Division Chief of the IMF Research Department, Daniel Leigh, highlighted the impact of Nigeria’s economic reforms, including exchange rate adjustments, which have led to a surge in inflation rate to 33.2 percent in March.
Nigeria’s inflation rate rose to 33.2 percent according to recent data released by the National Bureau of Statistics.
Also, the food inflation rate increased to over 40 per cent in the first quarter of 2024.

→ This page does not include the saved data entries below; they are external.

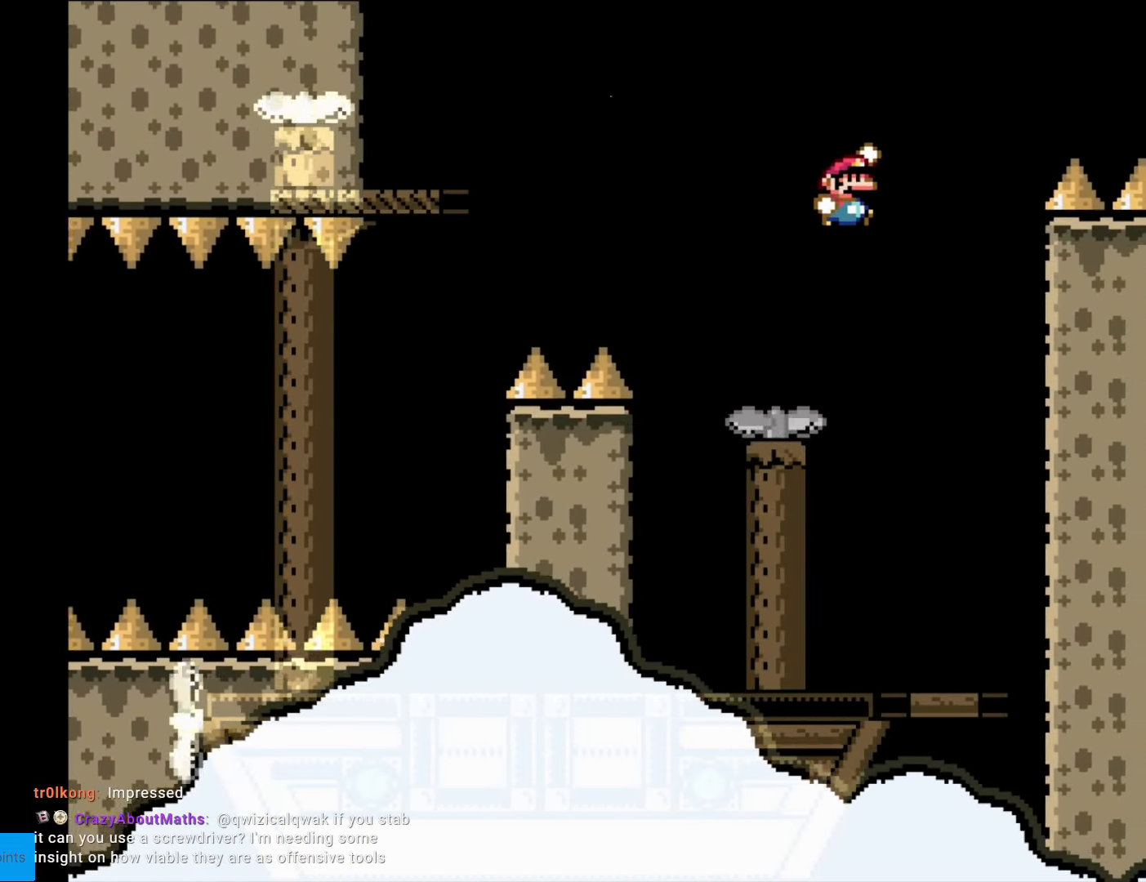
{"buttons": ["B", "Y", "DPAD_LEFT"], "events": [[18, "DPAD_RIGHT", "up"], [140, "DPAD_LEFT", "down"], [403, "B", "up"], [455, "B", "down"]]}
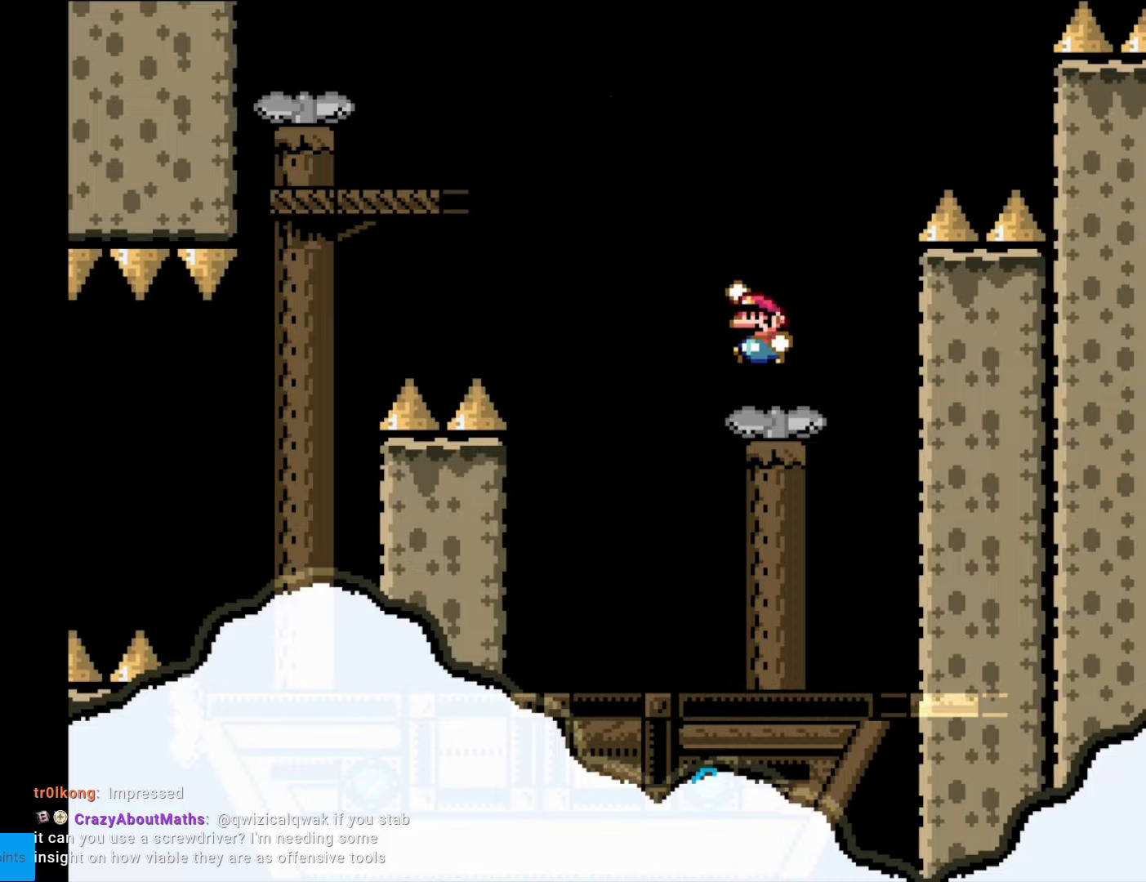
{"buttons": ["B", "Y", "DPAD_RIGHT"], "events": [[367, "DPAD_LEFT", "up"], [490, "DPAD_RIGHT", "down"]]}
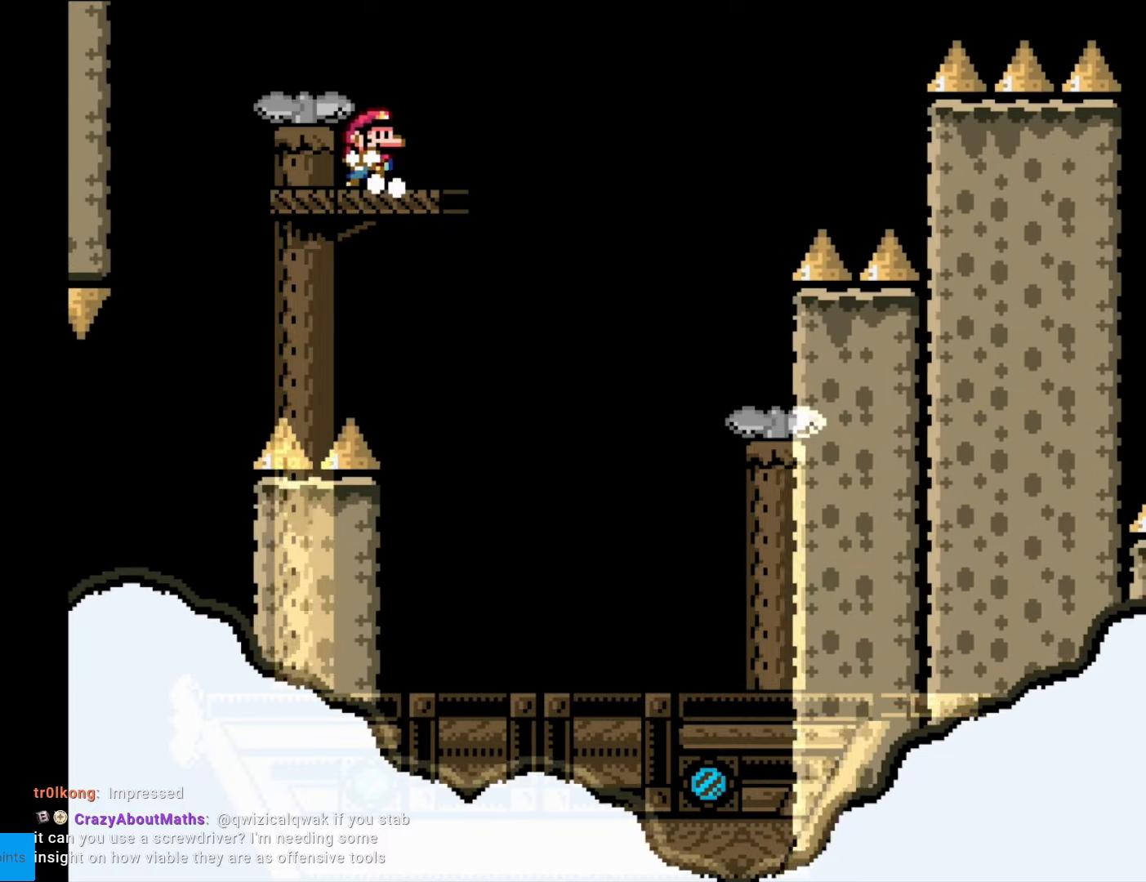
{"buttons": ["Y", "DPAD_RIGHT"], "events": [[53, "B", "up"], [210, "DPAD_RIGHT", "up"], [368, "DPAD_RIGHT", "down"]]}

Leigh stated, “We see inflation declining to 23 per cent next year and then 18 percent in 2026.”
This is however different from the fund’s prediction of a new single-digit (15.5 per cent ) inflation rate for 2025 which it predicted last year.
He further elaborated on Nigeria’s economic growth, which is expected to rise from 2.9 percent last year to 3.3 percent this year, attributing this expansion to the recovery in the oil sector, improved security, and advancements in agriculture due to better weather conditions and the introduction of dry season farming.
The IMF official also noted a broad-based increase in Nigeria’s financial and IT sectors.
“Inflation has increased, reflecting the reforms, the exchange rate, and its pass-through into other goods from imports to other goods,” Leigh explained.
He added that the IMF revised its inflation projection for the current year to 26 percent but emphasised that tight monetary policies and significant interest rate increases during February and March are expected to curb inflation.
An official of the IMF Research Department, Pierre Olivier Gourinchas commented on the global economic landscape, mentioning that oil prices have risen partly due to geopolitical tensions, and services inflation remains high in many countries.
Despite Nigeria’s inflation target of six to nine percent being missed for over a decade, Gourinchas stressed that bringing inflation back to target should be the priority.
He warned of the risks posed by geo-economic fragmentation to global growth prospects and the need for careful calibration of monetary policy.
“Trade linkages are changing, and while some economies could benefit from the reconfiguration of global supply chains, the overall impact may be a loss of efficiency, reducing global economic resilience,” Gourinchas said.
He also emphasised the importance of preserving the improvements in monetary, fiscal, and financial policy frameworks, particularly for emerging market economies, to maintain a resilient global financial system and prevent a permanent resurgence in inflation.